### Records for the exercise

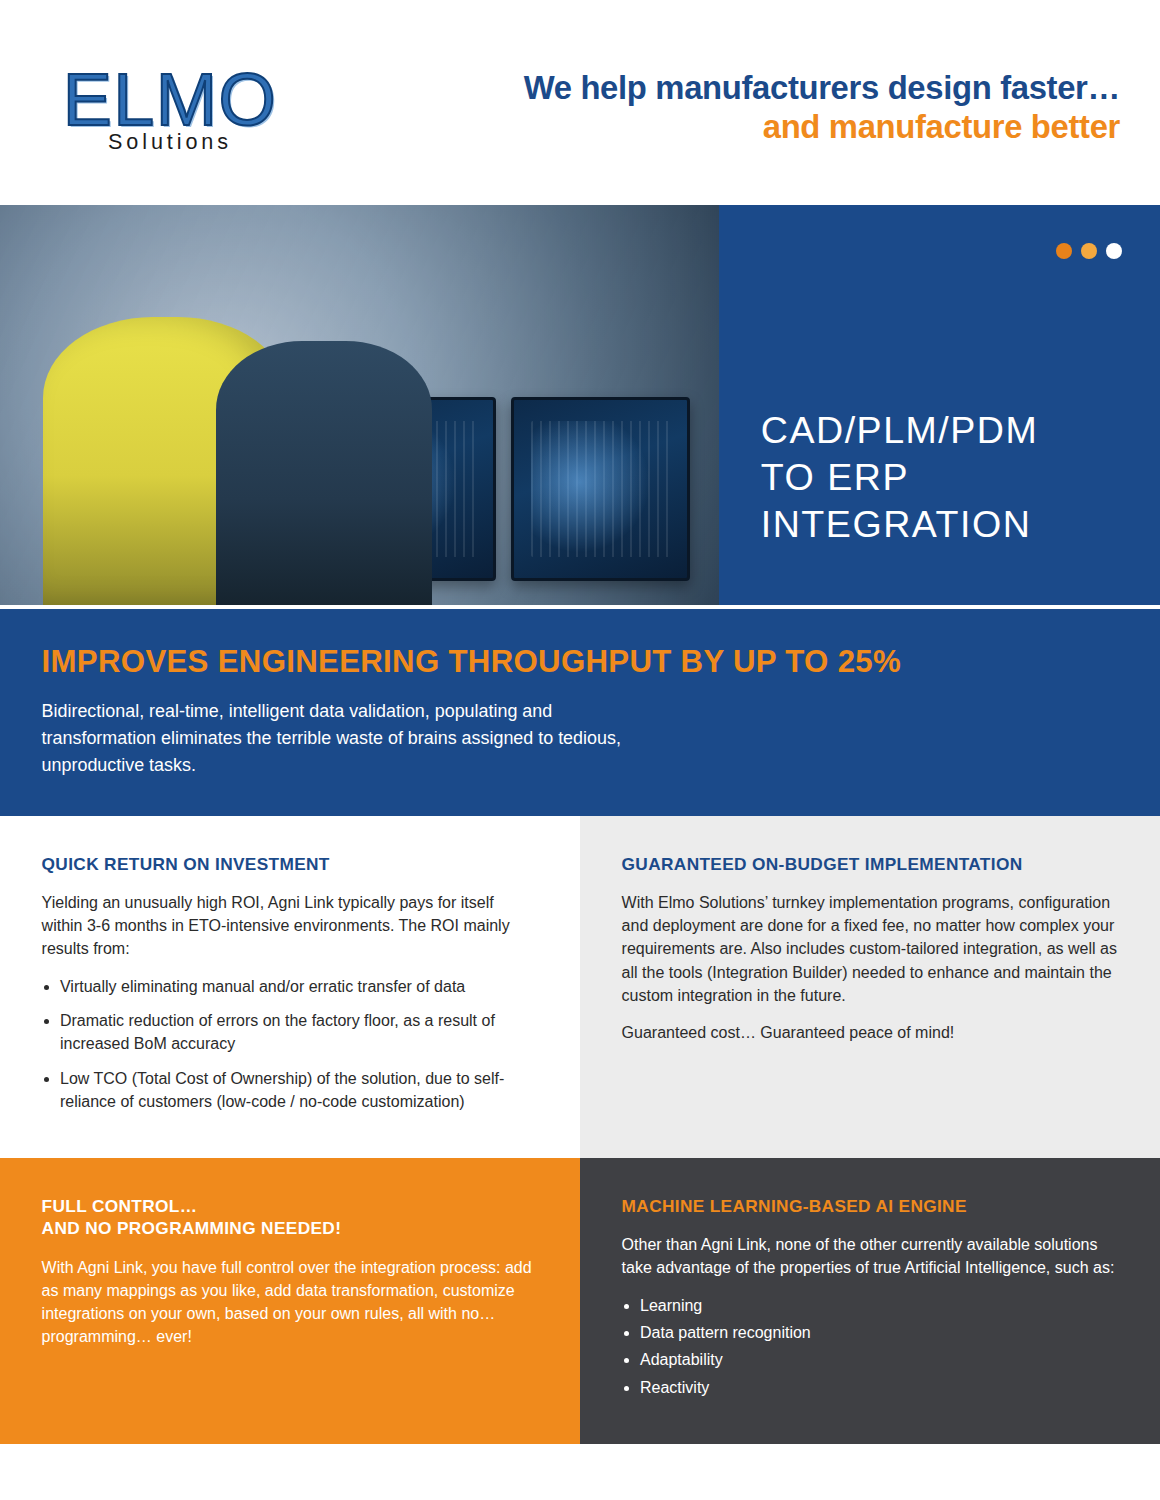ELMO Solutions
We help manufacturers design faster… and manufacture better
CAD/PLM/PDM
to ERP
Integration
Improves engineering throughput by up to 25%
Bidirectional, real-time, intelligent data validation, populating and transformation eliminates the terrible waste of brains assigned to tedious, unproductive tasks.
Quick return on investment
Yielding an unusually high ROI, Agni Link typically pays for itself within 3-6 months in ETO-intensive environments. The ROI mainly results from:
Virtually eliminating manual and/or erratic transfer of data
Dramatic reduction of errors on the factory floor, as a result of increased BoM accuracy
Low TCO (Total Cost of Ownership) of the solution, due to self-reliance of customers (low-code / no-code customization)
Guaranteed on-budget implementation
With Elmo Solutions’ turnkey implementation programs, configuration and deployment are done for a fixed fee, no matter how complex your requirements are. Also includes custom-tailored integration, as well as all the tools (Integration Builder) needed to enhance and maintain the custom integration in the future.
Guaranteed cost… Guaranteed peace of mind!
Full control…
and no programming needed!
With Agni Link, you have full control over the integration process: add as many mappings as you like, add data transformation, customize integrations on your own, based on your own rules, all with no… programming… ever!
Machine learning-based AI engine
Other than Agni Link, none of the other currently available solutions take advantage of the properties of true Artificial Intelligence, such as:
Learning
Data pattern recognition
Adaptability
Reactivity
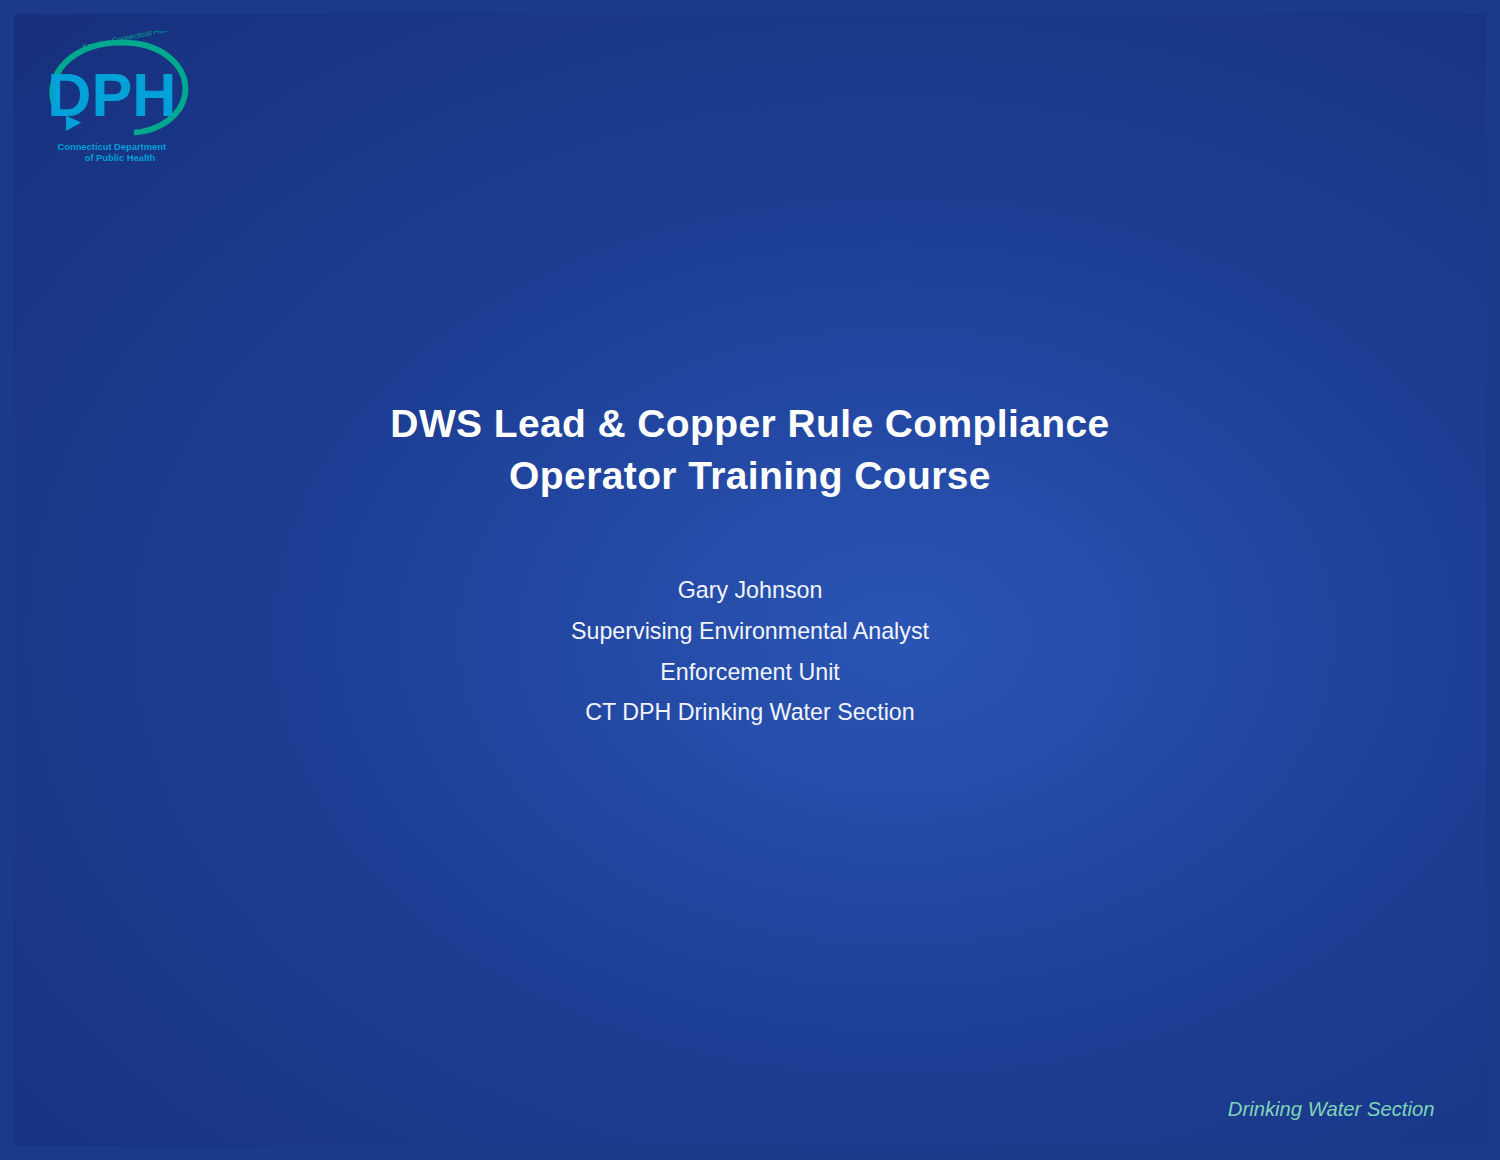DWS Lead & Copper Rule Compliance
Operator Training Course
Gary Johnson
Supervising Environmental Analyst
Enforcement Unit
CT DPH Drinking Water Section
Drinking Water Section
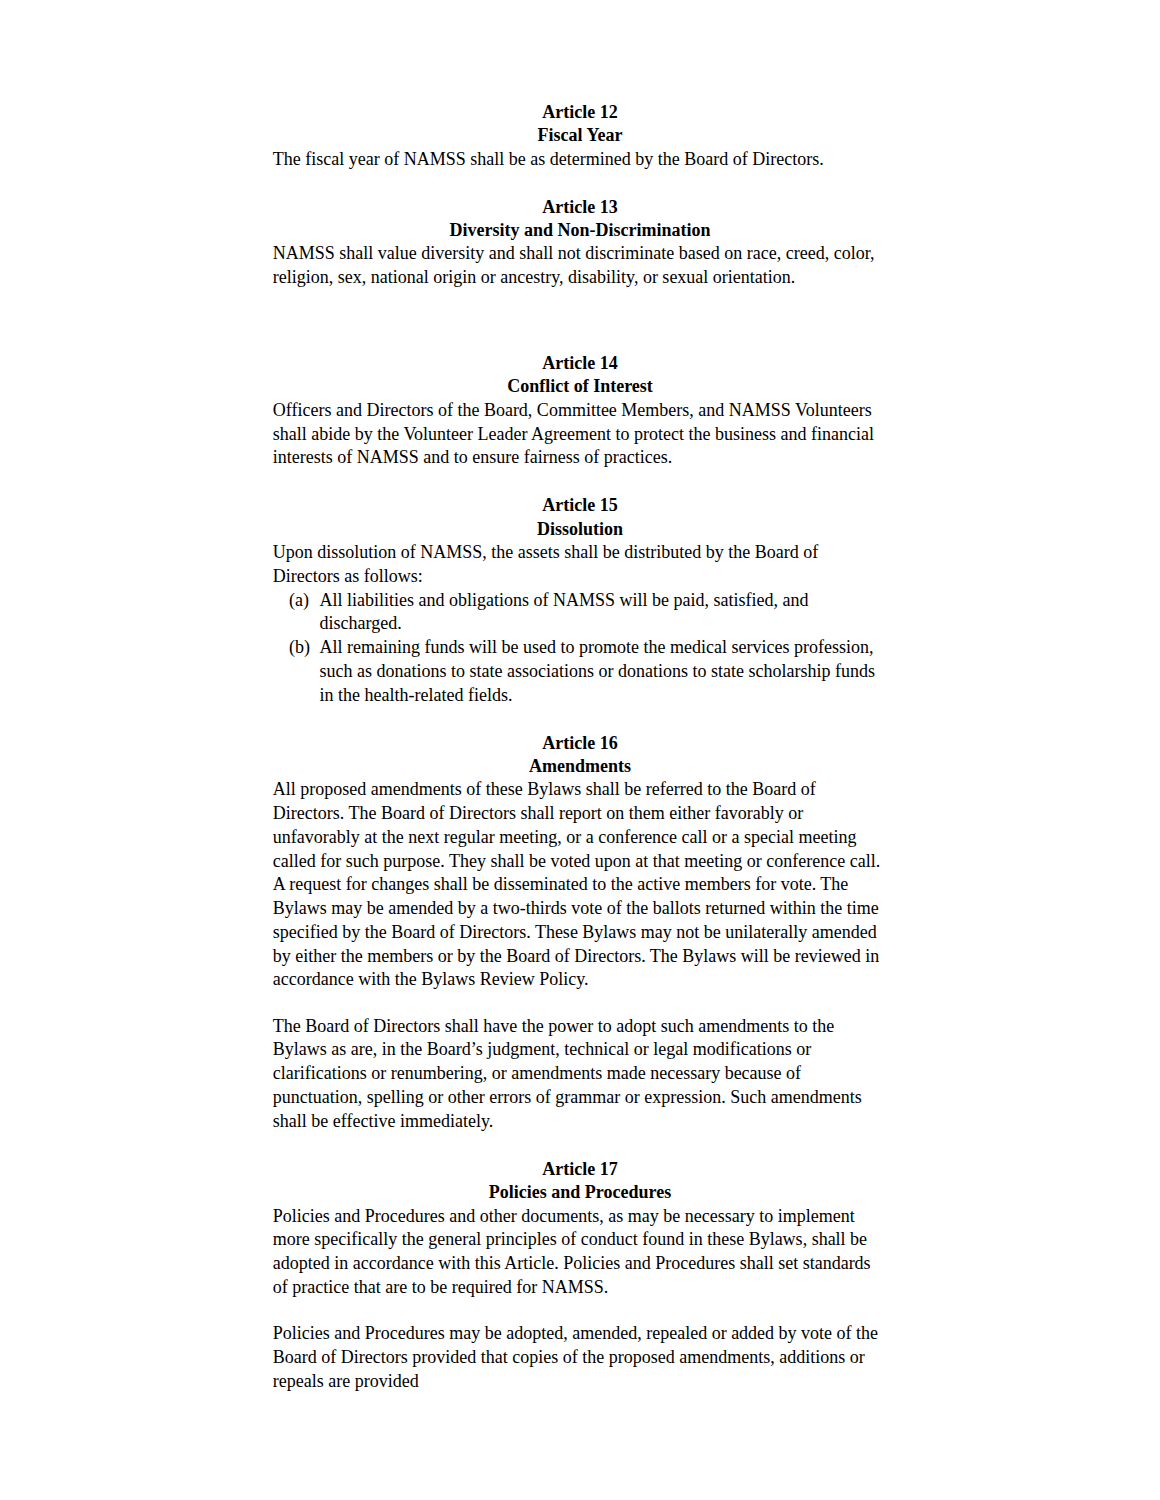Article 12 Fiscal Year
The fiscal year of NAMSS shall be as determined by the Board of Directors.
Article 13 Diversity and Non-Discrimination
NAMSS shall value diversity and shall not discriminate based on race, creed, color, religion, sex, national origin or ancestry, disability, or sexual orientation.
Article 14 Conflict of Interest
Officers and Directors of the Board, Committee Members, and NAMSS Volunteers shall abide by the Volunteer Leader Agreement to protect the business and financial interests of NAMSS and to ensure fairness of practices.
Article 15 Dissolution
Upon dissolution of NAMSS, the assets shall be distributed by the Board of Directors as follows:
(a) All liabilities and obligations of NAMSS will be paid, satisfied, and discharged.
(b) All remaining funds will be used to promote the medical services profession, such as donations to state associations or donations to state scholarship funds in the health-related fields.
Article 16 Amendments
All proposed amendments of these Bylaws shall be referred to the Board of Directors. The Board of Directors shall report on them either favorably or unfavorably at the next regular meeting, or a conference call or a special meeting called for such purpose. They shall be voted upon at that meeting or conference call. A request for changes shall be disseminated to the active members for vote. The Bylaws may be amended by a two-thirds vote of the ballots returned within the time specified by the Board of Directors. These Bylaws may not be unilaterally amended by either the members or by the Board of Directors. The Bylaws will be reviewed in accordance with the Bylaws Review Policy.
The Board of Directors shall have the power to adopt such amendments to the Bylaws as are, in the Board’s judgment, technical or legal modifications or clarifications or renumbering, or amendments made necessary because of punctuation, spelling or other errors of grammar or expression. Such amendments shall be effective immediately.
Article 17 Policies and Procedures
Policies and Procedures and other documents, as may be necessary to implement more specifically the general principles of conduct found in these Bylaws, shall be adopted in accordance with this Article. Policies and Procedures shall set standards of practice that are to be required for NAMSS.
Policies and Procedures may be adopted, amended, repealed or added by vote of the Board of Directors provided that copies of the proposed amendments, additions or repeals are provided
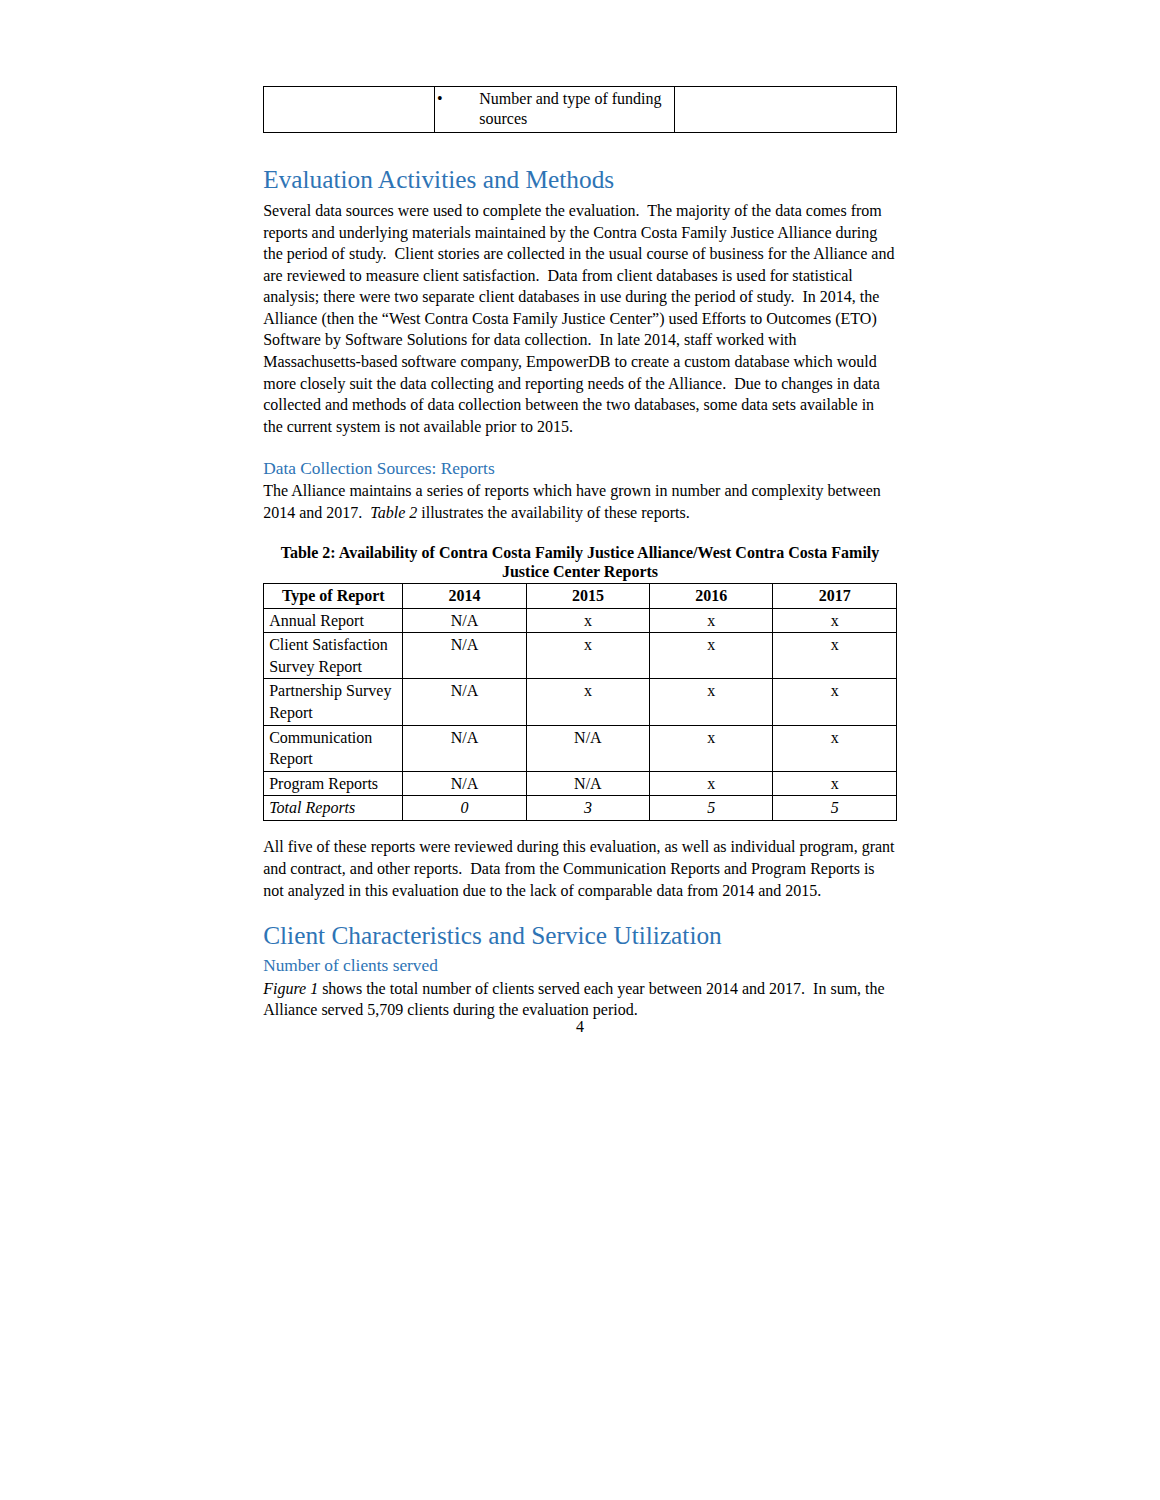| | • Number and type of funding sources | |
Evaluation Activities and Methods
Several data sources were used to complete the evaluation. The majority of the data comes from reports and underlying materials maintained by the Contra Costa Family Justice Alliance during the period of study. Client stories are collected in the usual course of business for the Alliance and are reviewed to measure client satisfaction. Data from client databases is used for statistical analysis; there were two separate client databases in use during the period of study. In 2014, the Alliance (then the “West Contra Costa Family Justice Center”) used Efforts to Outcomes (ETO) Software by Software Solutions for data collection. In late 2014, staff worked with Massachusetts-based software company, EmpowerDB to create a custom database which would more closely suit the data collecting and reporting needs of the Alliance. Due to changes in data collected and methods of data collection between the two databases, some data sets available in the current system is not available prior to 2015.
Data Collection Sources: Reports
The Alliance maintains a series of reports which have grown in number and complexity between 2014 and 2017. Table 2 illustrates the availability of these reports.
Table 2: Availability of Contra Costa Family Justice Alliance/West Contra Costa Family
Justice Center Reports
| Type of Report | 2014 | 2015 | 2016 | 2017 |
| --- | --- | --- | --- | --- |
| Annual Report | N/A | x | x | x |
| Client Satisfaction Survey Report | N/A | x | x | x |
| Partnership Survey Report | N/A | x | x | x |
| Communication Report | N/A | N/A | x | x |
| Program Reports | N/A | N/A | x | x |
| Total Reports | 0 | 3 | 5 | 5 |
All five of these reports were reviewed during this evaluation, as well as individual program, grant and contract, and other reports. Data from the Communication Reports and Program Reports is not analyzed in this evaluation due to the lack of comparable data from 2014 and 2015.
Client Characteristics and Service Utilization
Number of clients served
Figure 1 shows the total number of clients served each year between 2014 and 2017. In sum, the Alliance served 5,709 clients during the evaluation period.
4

### Action item
Leave out the pictures and print every line of the data exactly.

### Output for this task
ELMO Solutions
We help manufacturers design faster… and manufacture better
CAD/PLM/PDM
to ERP
Integration
Improves engineering throughput by up to 25%
Bidirectional, real-time, intelligent data validation, populating and transformation eliminates the terrible waste of brains assigned to tedious, unproductive tasks.
Quick return on investment
Yielding an unusually high ROI, Agni Link typically pays for itself within 3-6 months in ETO-intensive environments. The ROI mainly results from:
Virtually eliminating manual and/or erratic transfer of data
Dramatic reduction of errors on the factory floor, as a result of increased BoM accuracy
Low TCO (Total Cost of Ownership) of the solution, due to self-reliance of customers (low-code / no-code customization)
Guaranteed on-budget implementation
With Elmo Solutions’ turnkey implementation programs, configuration and deployment are done for a fixed fee, no matter how complex your requirements are. Also includes custom-tailored integration, as well as all the tools (Integration Builder) needed to enhance and maintain the custom integration in the future.
Guaranteed cost… Guaranteed peace of mind!
Full control…
and no programming needed!
With Agni Link, you have full control over the integration process: add as many mappings as you like, add data transformation, customize integrations on your own, based on your own rules, all with no… programming… ever!
Machine learning-based AI engine
Other than Agni Link, none of the other currently available solutions take advantage of the properties of true Artificial Intelligence, such as:
Learning
Data pattern recognition
Adaptability
Reactivity
DWS Lead & Copper Rule Compliance
Operator Training Course
Gary Johnson
Supervising Environmental Analyst
Enforcement Unit
CT DPH Drinking Water Section
Drinking Water Section
Article 12 Fiscal Year
The fiscal year of NAMSS shall be as determined by the Board of Directors.
Article 13 Diversity and Non-Discrimination
NAMSS shall value diversity and shall not discriminate based on race, creed, color, religion, sex, national origin or ancestry, disability, or sexual orientation.
Article 14 Conflict of Interest
Officers and Directors of the Board, Committee Members, and NAMSS Volunteers shall abide by the Volunteer Leader Agreement to protect the business and financial interests of NAMSS and to ensure fairness of practices.
Article 15 Dissolution
Upon dissolution of NAMSS, the assets shall be distributed by the Board of Directors as follows:
(a) All liabilities and obligations of NAMSS will be paid, satisfied, and discharged.
(b) All remaining funds will be used to promote the medical services profession, such as donations to state associations or donations to state scholarship funds in the health-related fields.
Article 16 Amendments
All proposed amendments of these Bylaws shall be referred to the Board of Directors. The Board of Directors shall report on them either favorably or unfavorably at the next regular meeting, or a conference call or a special meeting called for such purpose. They shall be voted upon at that meeting or conference call. A request for changes shall be disseminated to the active members for vote. The Bylaws may be amended by a two-thirds vote of the ballots returned within the time specified by the Board of Directors. These Bylaws may not be unilaterally amended by either the members or by the Board of Directors. The Bylaws will be reviewed in accordance with the Bylaws Review Policy.
The Board of Directors shall have the power to adopt such amendments to the Bylaws as are, in the Board’s judgment, technical or legal modifications or clarifications or renumbering, or amendments made necessary because of punctuation, spelling or other errors of grammar or expression. Such amendments shall be effective immediately.
Article 17 Policies and Procedures
Policies and Procedures and other documents, as may be necessary to implement more specifically the general principles of conduct found in these Bylaws, shall be adopted in accordance with this Article. Policies and Procedures shall set standards of practice that are to be required for NAMSS.
Policies and Procedures may be adopted, amended, repealed or added by vote of the Board of Directors provided that copies of the proposed amendments, additions or repeals are provided
| | • Number and type of funding sources | |
Evaluation Activities and Methods
Several data sources were used to complete the evaluation. The majority of the data comes from reports and underlying materials maintained by the Contra Costa Family Justice Alliance during the period of study. Client stories are collected in the usual course of business for the Alliance and are reviewed to measure client satisfaction. Data from client databases is used for statistical analysis; there were two separate client databases in use during the period of study. In 2014, the Alliance (then the “West Contra Costa Family Justice Center”) used Efforts to Outcomes (ETO) Software by Software Solutions for data collection. In late 2014, staff worked with Massachusetts-based software company, EmpowerDB to create a custom database which would more closely suit the data collecting and reporting needs of the Alliance. Due to changes in data collected and methods of data collection between the two databases, some data sets available in the current system is not available prior to 2015.
Data Collection Sources: Reports
The Alliance maintains a series of reports which have grown in number and complexity between 2014 and 2017. Table 2 illustrates the availability of these reports.
Table 2: Availability of Contra Costa Family Justice Alliance/West Contra Costa Family
Justice Center Reports
| Type of Report | 2014 | 2015 | 2016 | 2017 |
| --- | --- | --- | --- | --- |
| Annual Report | N/A | x | x | x |
| Client Satisfaction Survey Report | N/A | x | x | x |
| Partnership Survey Report | N/A | x | x | x |
| Communication Report | N/A | N/A | x | x |
| Program Reports | N/A | N/A | x | x |
| Total Reports | 0 | 3 | 5 | 5 |
All five of these reports were reviewed during this evaluation, as well as individual program, grant and contract, and other reports. Data from the Communication Reports and Program Reports is not analyzed in this evaluation due to the lack of comparable data from 2014 and 2015.
Client Characteristics and Service Utilization
Number of clients served
Figure 1 shows the total number of clients served each year between 2014 and 2017. In sum, the Alliance served 5,709 clients during the evaluation period.
4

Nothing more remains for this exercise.